Linux calls the lowest power state "snooze" which I would guess is the same as what IBM is calling "nap", but it's hard to tell for sure.

That seems a reasonable interpretation. From reading the power management section of the Processor Manual, I understand that the firmware on CMEs is responsible for actually changing the frequency and voltages. Page 314 describes the "stop states". Levels 4 and higher are "reserved for the hypervisor" (which I would read as the the "hypervisor" has to request these states). Level 8-11 are the quad-level states that can power down L2 and L3 caches. Levels 4-7 sound a lot like C1e and C3 on an x86-64 system. Levels 8-11 sound a lot like C3-C7 on x86 systems.

The IBM document (EnergyScale for POWER9) that ejfluhr found really makes it sound like disabling cores is enough, but from my testing, it really doesn't seem to make any difference. Either this is already at the minimum, or more work is needed either in the kernel or the firmware.

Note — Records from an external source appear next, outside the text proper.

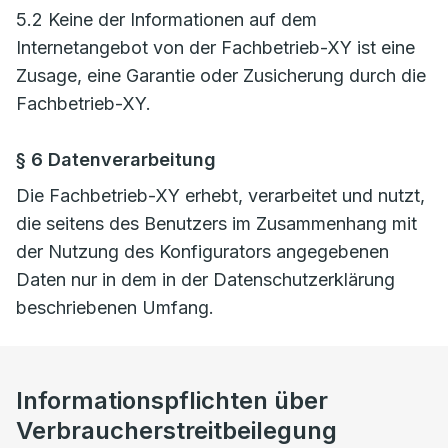
5.2 Keine der Informationen auf dem
Internetangebot von der Fachbetrieb-XY ist eine
Zusage, eine Garantie oder Zusicherung durch die
Fachbetrieb-XY.
§ 6 Datenverarbeitung
Die Fachbetrieb-XY erhebt, verarbeitet und nutzt,
die seitens des Benutzers im Zusammenhang mit
der Nutzung des Konfigurators angegebenen
Daten nur in dem in der Datenschutzerklärung
beschriebenen Umfang.
Informationspflichten über
Verbraucherstreitbeilegung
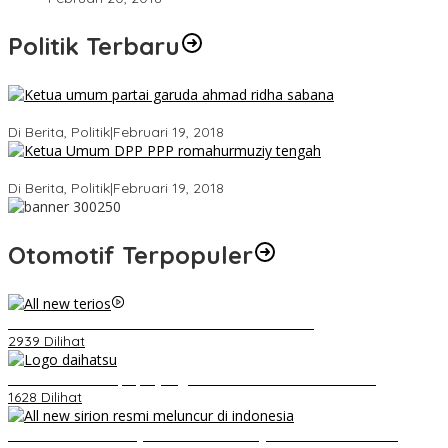
Politik Terbaru
Ini Dia Hubungan Partai Garuda dengan Gerindra
Di Berita, Politik
|
Februari 19, 2018
Strategi PPP Menangkan Duet Ganjar dan Gus Yasin
Di Berita, Politik
|
Februari 19, 2018
Otomotif Terpopuler
Video Kelemahan dan Kelebihan All New Terios
2939 Dilihat
Belum Pakai CVT, Apa yang Ditakuti Daihatsu Indonesia?
1628 Dilihat
Daihatsu Santai Penjualan Sirion Kalah Jauh dari Mobil LCGC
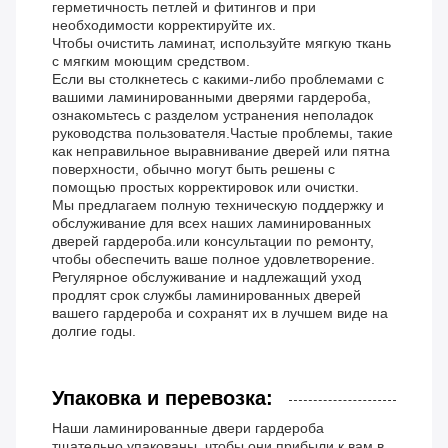
герметичность петлей и фитингов и при
необходимости корректируйте их.
Чтобы очистить ламинат, используйте мягкую ткань
с мягким моющим средством.
Если вы столкнетесь с какими-либо проблемами с
вашими ламинированными дверями гардероба,
ознакомьтесь с разделом устранения неполадок
руководства пользователя.Частые проблемы, такие
как неправильное выравнивание дверей или пятна
поверхности, обычно могут быть решены с
помощью простых корректировок или очистки.
Мы предлагаем полную техническую поддержку и
обслуживание для всех наших ламинированных
дверей гардероба.или консультации по ремонту,
чтобы обеспечить ваше полное удовлетворение.
Регулярное обслуживание и надлежащий уход
продлят срок службы ламинированных дверей
вашего гардероба и сохранят их в лучшем виде на
долгие годы.
Упаковка и перевозка:
Наши ламинированные двери гардероба
тщательно упакованы, чтобы они прибыли к вам в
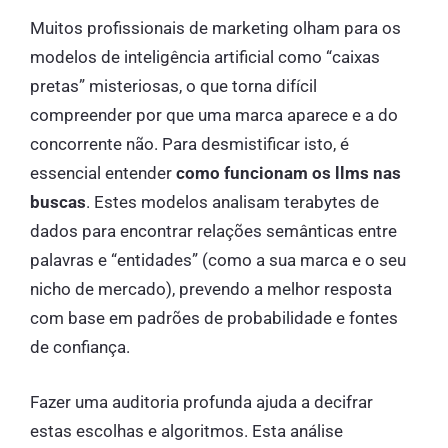
Muitos profissionais de marketing olham para os
modelos de inteligência artificial como “caixas
pretas” misteriosas, o que torna difícil
compreender por que uma marca aparece e a do
concorrente não. Para desmistificar isto, é
essencial entender
como funcionam os llms nas
buscas
. Estes modelos analisam terabytes de
dados para encontrar relações semânticas entre
palavras e “entidades” (como a sua marca e o seu
nicho de mercado), prevendo a melhor resposta
com base em padrões de probabilidade e fontes
de confiança.
Fazer uma auditoria profunda ajuda a decifrar
estas escolhas e algoritmos. Esta análise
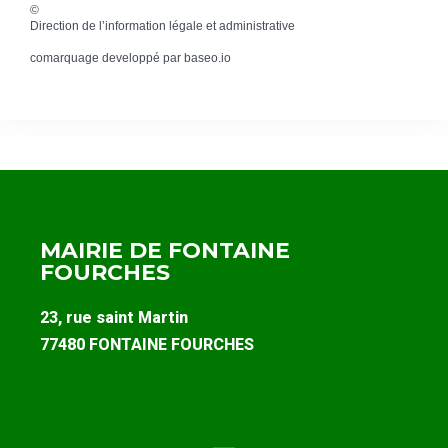
©
Direction de l’information légale et administrative
comarquage developpé par
baseo.io
MAIRIE DE FONTAINE
FOURCHES
23, rue saint Martin
77480 FONTAINE FOURCHES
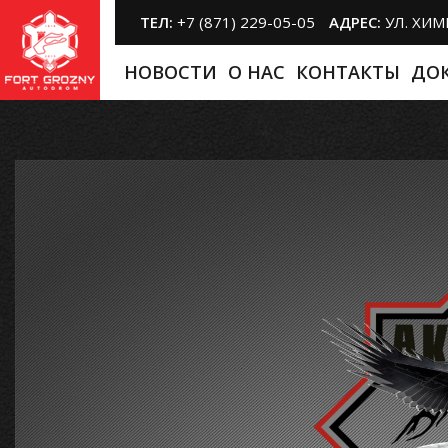
ТЕЛ:
+7 (871) 229-05-05
АДРЕС:
УЛ. ХИ
НОВОСТИ
O НАС
КОНТАКТЫ
ДО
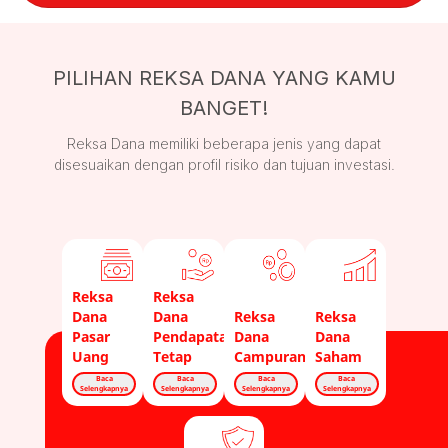
PILIHAN REKSA DANA YANG KAMU
BANGET!
Reksa Dana memiliki beberapa jenis yang dapat
disesuaikan dengan profil risiko dan tujuan investasi.
Reksa
Reksa
Dana
Dana
Reksa
Reksa
Pasar
Pendapatan
Dana
Dana
Uang
Tetap
Campuran
Saham
Baca
Baca
Baca
Baca
Selengkapnya
Selengkapnya
Selengkapnya
Selengkapnya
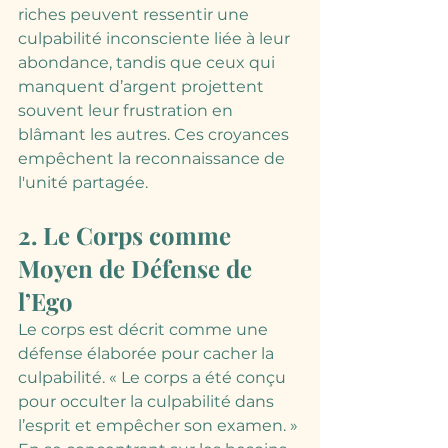
riches peuvent ressentir une 
culpabilité inconsciente liée à leur 
abondance, tandis que ceux qui 
manquent d’argent projettent 
souvent leur frustration en 
blâmant les autres. Ces croyances 
empêchent la reconnaissance de 
l'unité partagée.
2. Le Corps comme 
Moyen de Défense de 
l’Ego
Le corps est décrit comme une 
défense élaborée pour cacher la 
culpabilité. « Le corps a été conçu 
pour occulter la culpabilité dans 
l’esprit et empêcher son examen. » 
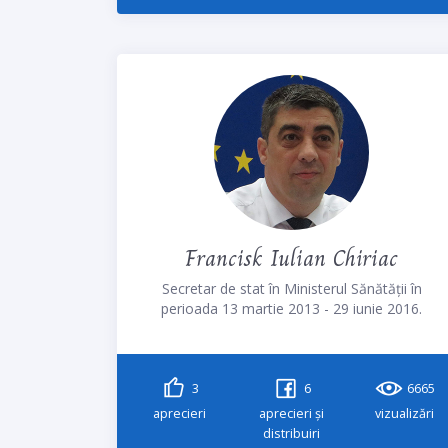
Francisk Iulian Chiriac
Secretar de stat în Ministerul Sănătății în
perioada 13 martie 2013 - 29 iunie 2016.
3
6
6665
aprecieri
aprecieri și
vizualizări
distribuiri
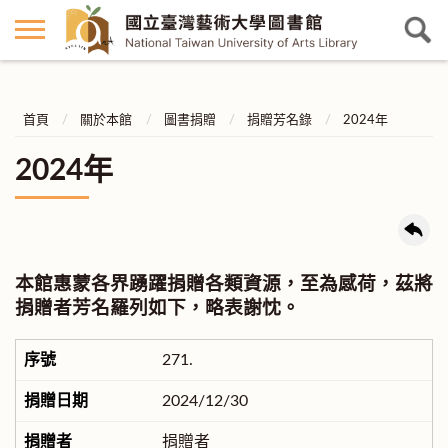
首頁
關於本館
圖書捐贈
捐贈芳名錄
2024年
2024年
本館惠蒙各界踴躍捐贈各類資源，至為感荷，茲將
捐贈者芳名羅列如下，略表謝忱。
271.
2024/12/30
捐贈者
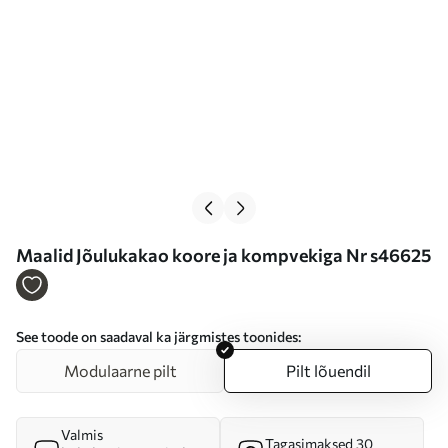
Maalid Jõulukakao koore ja kompvekiga Nr s46625
See toode on saadaval ka järgmistes toonides:
Modulaarne pilt
Pilt lõuendil
Valmis
Tagasimaksed 30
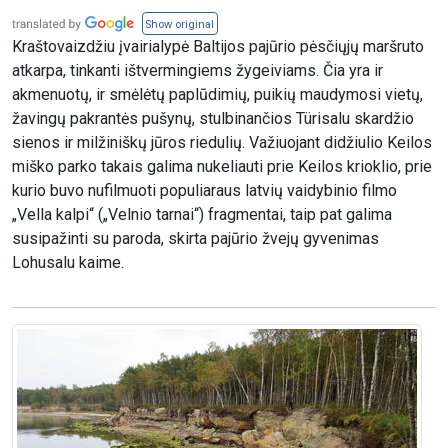
Show original
Kraštovaizdžiu įvairialypė Baltijos pajūrio pėsčiųjų maršruto
atkarpa, tinkanti ištvermingiems žygeiviams. Čia yra ir
akmenuotų, ir smėlėtų paplūdimių, puikių maudymosi vietų,
žavingų pakrantės pušynų, stulbinančios Türisalu skardžio
sienos ir milžiniškų jūros riedulių. Važiuojant didžiulio Keilos
miško parko takais galima nukeliauti prie Keilos krioklio, prie
kurio buvo nufilmuoti populiaraus latvių vaidybinio filmo
„Vella kalpi“ („Velnio tarnai“) fragmentai, taip pat galima
susipažinti su paroda, skirta pajūrio žvejų gyvenimas
Lohusalu kaime.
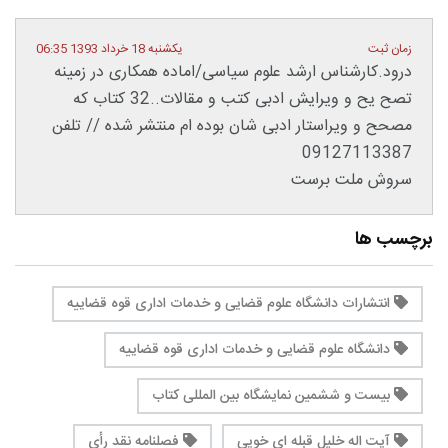
زمان ثبت
یکشنبه 18 خرداد 1393 06:35
درود.کارشناس ارشد علوم سیاسی/اماده همکاری در زمینه
تصح یح و ویرایش ادبی کتب و مقالات..32 کتاب که
مصحح و ویراستار ادبی شان بوده ام منتشر شده // تلفن
09127113387
سروش ملت برست
برچسب ها
انتشارات دانشگاه علوم قضایی و خدمات اداری قوه قضاییه
دانشگاه علوم قضایی و خدمات اداری قوه قضاییه
بیست و ششمین نمایشگاه بین المللی کتاب
آیت ­اله خلیل قبله ­ای خویی
فصلنامه نقد رأی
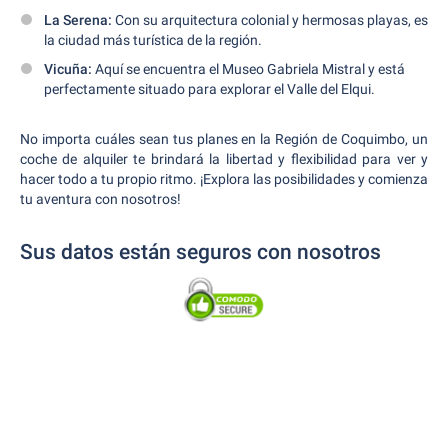
La Serena:
Con su arquitectura colonial y hermosas playas, es
la ciudad más turística de la región.
Vicuña:
Aquí se encuentra el Museo Gabriela Mistral y está
perfectamente situado para explorar el Valle del Elqui.
No importa cuáles sean tus planes en la Región de Coquimbo, un
coche de alquiler te brindará la libertad y flexibilidad para ver y
hacer todo a tu propio ritmo. ¡Explora las posibilidades y comienza
tu aventura con nosotros!
Sus datos están seguros con nosotros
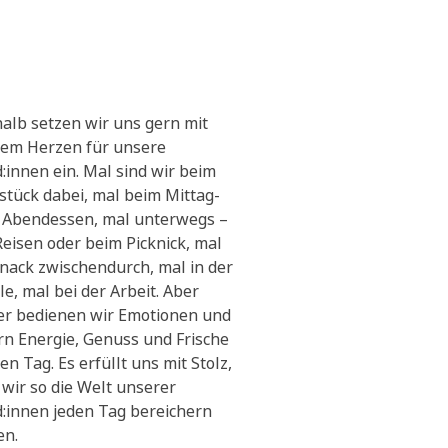
alb setzen wir uns gern mit
em Herzen für unsere
:innen ein. Mal sind wir beim
stück dabei, mal beim Mittag-
 Abendessen, mal unterwegs –
Reisen oder beim Picknick, mal
Snack zwischendurch, mal in der
le, mal bei der Arbeit. Aber
r bedienen wir Emotionen und
ern Energie, Genuss und Frische
en Tag. Es erfüllt uns mit Stolz,
 wir so die Welt unserer
:innen jeden Tag bereichern
en.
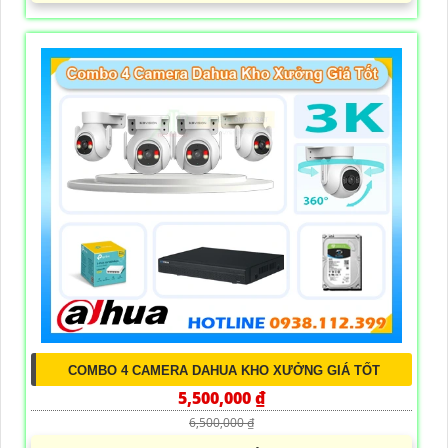
COMBO 4 CAMERA DAHUA KHO XƯỞNG GIÁ TỐT
5,500,000 ₫
6,500,000 ₫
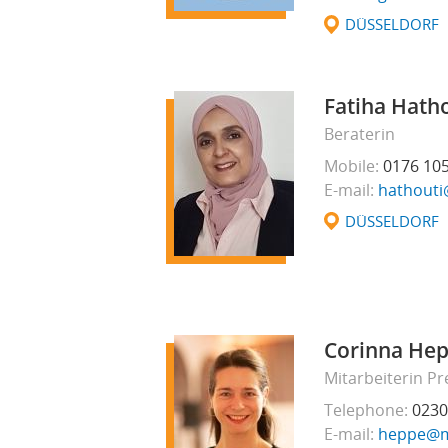
DÜSSELDORF
Fatiha Hath
Beraterin
Mobile
0176 10
E-mail
hathouti
DÜSSELDORF
Corinna He
Mitarbeiterin Pr
Telephone
0230
E-mail
heppe@mu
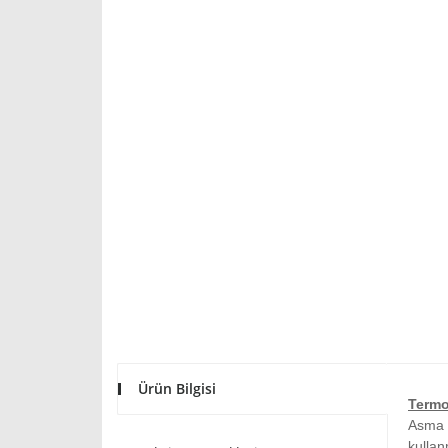
Ürün Bilgisi
Termo
Asma 
kullan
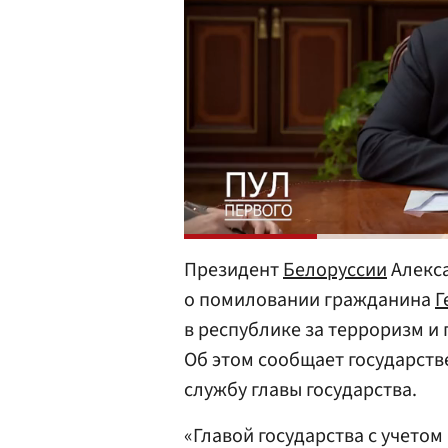
Президент
Белоруссии
Алекс
о помиловании гражданина
Г
в республике за терроризм и
Об этом сообщает государств
службу главы государства.
«Главой государства с учетом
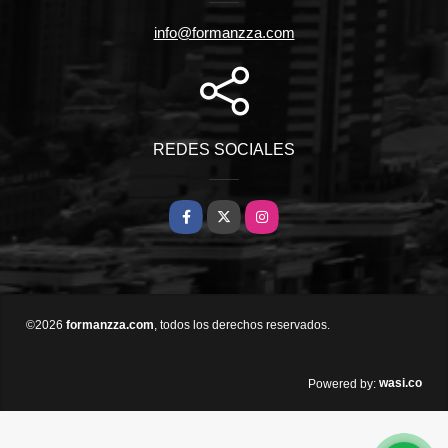
info@formanzza.com
REDES SOCIALES
Facebook
X
Instagram
©2026
formanzza.com
, todos los derechos reservados.
wasi.co
Powered by:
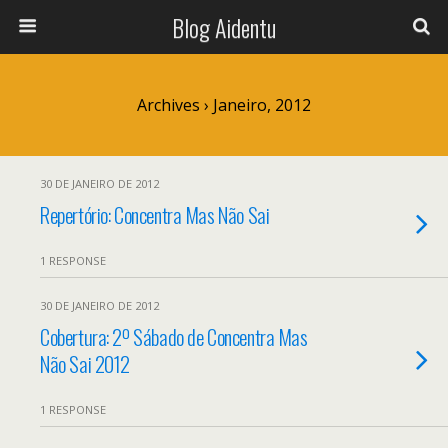
Blog Aidentu
Archives › Janeiro, 2012
30 DE JANEIRO DE 2012
Repertório: Concentra Mas Não Sai
1 RESPONSE
30 DE JANEIRO DE 2012
Cobertura: 2º Sábado de Concentra Mas
Não Sai 2012
1 RESPONSE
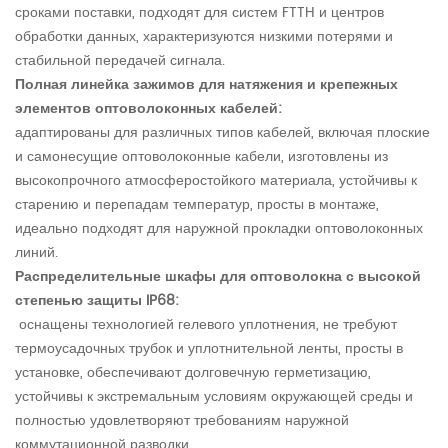
сроками поставки, подходят для систем FTTH и центров
обработки данных, характеризуются низкими потерями и
стабильной передачей сигнала.
Полная линейка зажимов для натяжения и крепежных
элементов оптоволоконных кабелей:
адаптированы для различных типов кабелей, включая плоские
и самонесущие оптоволоконные кабели, изготовлены из
высокопрочного атмосферостойкого материала, устойчивы к
старению и перепадам температур, просты в монтаже,
идеально подходят для наружной прокладки оптоволоконных
линий.
Распределительные шкафы для оптоволокна с высокой
степенью защиты IP68:
оснащены технологией гелевого уплотнения, не требуют
термоусадочных трубок и уплотнительной ленты, просты в
установке, обеспечивают долговечную герметизацию,
устойчивы к экстремальным условиям окружающей среды и
полностью удовлетворяют требованиям наружной
коммутационной разводки.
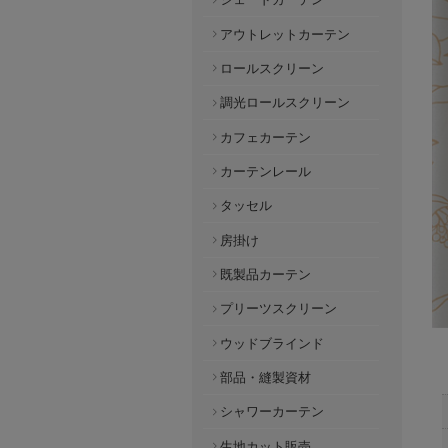
アウトレットカーテン
ロールスクリーン
調光ロールスクリーン
カフェカーテン
カーテンレール
タッセル
房掛け
既製品カーテン
プリーツスクリーン
ウッドブラインド
部品・縫製資材
シャワーカーテン
生地カット販売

cpupower idle-states shows idle states of snooze, stop0_lite, stop0, stop1, stop2, stop4, and stop5. When my system is idle, the duration counters for stop4, stop5, stop0_lite, and snooze are all increasing. When I use cpupower --cpu 0,1,2,... idle-states (and provide only a list of offline cores) it just says all of the cores I listed are offline.

The hypervisor stuff still confuses me a bit.